MPW has risks but this media fascination with Steward seems entirely misplaced. By any metric I can find, Steward is a fairly average tenant. Their EBITDAR coverage of rent is well within the normal range and Steward is quite a large company with 36 hospitals across 10 states.
In my opinion, the thing investors should be watching is the Prime lease expiry in mid-2022. The hospitals are exceptionally profitable so the tenant is unlikely to vacate, but there is a purchase option on the lease in which Prime can rebuy the properties from MPW. If that happens MPW would likely reinvest the proceeds into their pipeline, but there might be a time lag.
Will the growth continue?
MPW has a large pipeline of identified acquisitions measuring in the $1B -$3B range. Cap rates still appear to be around 8% which would make these deals significantly accretive on completion.

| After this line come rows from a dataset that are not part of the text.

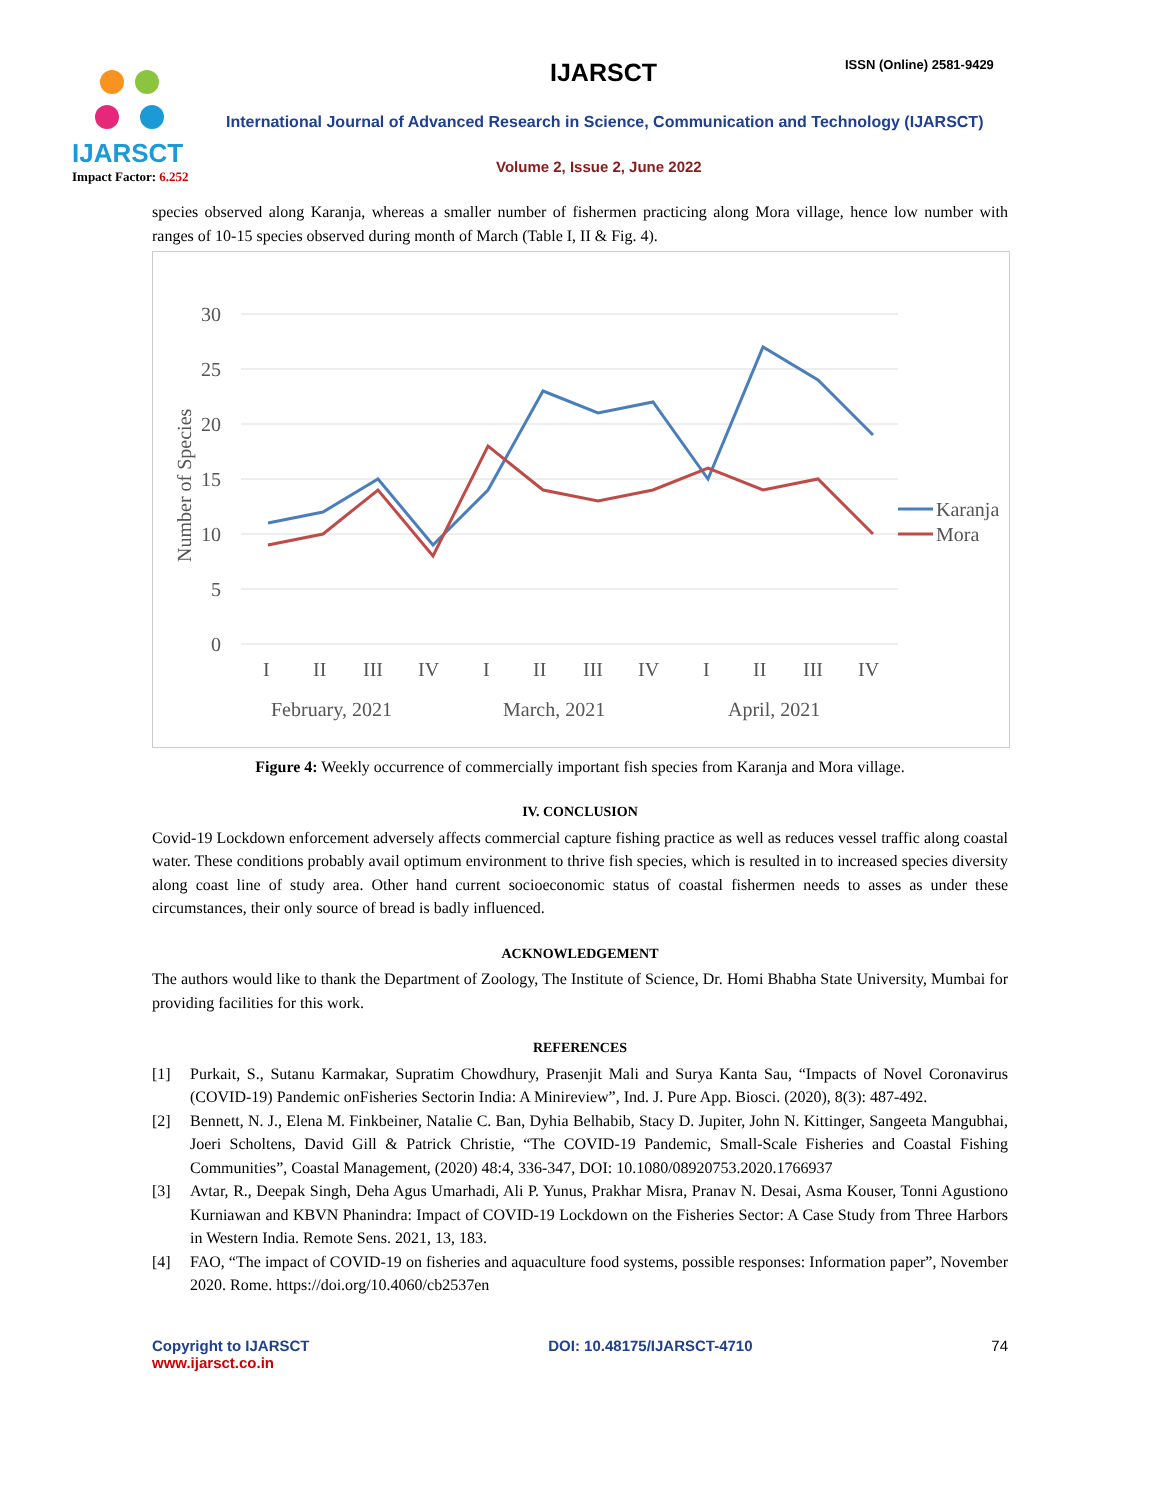IJARSCT
Impact Factor: 6.252
IJARSCT ISSN (Online) 2581-9429
International Journal of Advanced Research in Science, Communication and Technology (IJARSCT)
Volume 2, Issue 2, June 2022
species observed along Karanja, whereas a smaller number of fishermen practicing along Mora village, hence low number with ranges of 10-15 species observed during month of March (Table I, II & Fig. 4).
30
25
20
15
10
5
0
Number of Species
I
II
III
IV
I
II
III
IV
I
II
III
IV
February, 2021
March, 2021
April, 2021
Karanja
Mora
Figure 4: Weekly occurrence of commercially important fish species from Karanja and Mora village.
IV. CONCLUSION
Covid-19 Lockdown enforcement adversely affects commercial capture fishing practice as well as reduces vessel traffic along coastal water. These conditions probably avail optimum environment to thrive fish species, which is resulted in to increased species diversity along coast line of study area. Other hand current socioeconomic status of coastal fishermen needs to asses as under these circumstances, their only source of bread is badly influenced.
ACKNOWLEDGEMENT
The authors would like to thank the Department of Zoology, The Institute of Science, Dr. Homi Bhabha State University, Mumbai for providing facilities for this work.
REFERENCES
[1] Purkait, S., Sutanu Karmakar, Supratim Chowdhury, Prasenjit Mali and Surya Kanta Sau, “Impacts of Novel Coronavirus (COVID-19) Pandemic onFisheries Sectorin India: A Minireview”, Ind. J. Pure App. Biosci. (2020), 8(3): 487-492.
[2] Bennett, N. J., Elena M. Finkbeiner, Natalie C. Ban, Dyhia Belhabib, Stacy D. Jupiter, John N. Kittinger, Sangeeta Mangubhai, Joeri Scholtens, David Gill & Patrick Christie, “The COVID-19 Pandemic, Small-Scale Fisheries and Coastal Fishing Communities”, Coastal Management, (2020) 48:4, 336-347, DOI: 10.1080/08920753.2020.1766937
[3] Avtar, R., Deepak Singh, Deha Agus Umarhadi, Ali P. Yunus, Prakhar Misra, Pranav N. Desai, Asma Kouser, Tonni Agustiono Kurniawan and KBVN Phanindra: Impact of COVID-19 Lockdown on the Fisheries Sector: A Case Study from Three Harbors in Western India. Remote Sens. 2021, 13, 183.
[4] FAO, “The impact of COVID-19 on fisheries and aquaculture food systems, possible responses: Information paper”, November 2020. Rome. https://doi.org/10.4060/cb2537en
Copyright to IJARSCT
www.ijarsct.co.in
DOI: 10.48175/IJARSCT-4710 74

The biggest impediment to growth is a stated intent to deleverage. As of the close of 2021, MPW was sitting at 6.4X Debt to EBITDA with a goal range of 5X to 6X.
A couple of already announced dispositions will get MPW most of the way to the 6X but also come with a bit of dilution just by means of being dispositions. It is largely the dilution from the dispositions that held Normalized FFO guidance back at $1.81-$1.85. Once these get replaced and overtaken by acquisitions, I anticipate growth resuming.
MPW is mostly focusing on U.S. acquisitions in 2022 and these will likely have higher equity component to reduce leverage. Using these concepts we can do some back-of-the-napkin math to get a sense for what the pipeline will bring.
At today’s low market price MPW’s cost of equity is about 9% with a cost of debt of about 3.1%.
Assuming a 60/40 split of equity/debt, that would be a weighted average cost of capital (WACC) of about 6.7%
That gives a 130 basis point spread to acquisitions assuming an 8% cap rate.
130 basis point spread on a $2B acquisition pipeline approximates to incremental FFO of $26 million, or about 4 cents per share.
That is a bit slower growth than we are used to with MPW as a result of the deleveraging and the higher cost of equity due to the low share price. Once leverage gets into the target range, MPW will be able to use a bit higher percentage of leverage on acquisitions and restore spreads to the formerly higher level.
Valuation
MPW is trading at just over 11X normalized FFO compared to the healthcare REIT median at 15.6X. I see the discount as unwarranted given that hospitals are generally in better shape than the senior housing and skilled nursing that makes up much of the sector. As such, I think MPW should trade at a multiple closer to the sector average.
This implies a fair value of around $28 per share.
Wrapping it up
While MPW has some risk inherent to its business model, the freshly elevated level of fear seems unwarranted. The lower share price does slow growth slightly by making equity issuance less accretive, but a low share price has never been a reason to not invest in a stock. Last I checked, the proper logic was buy low, sell high.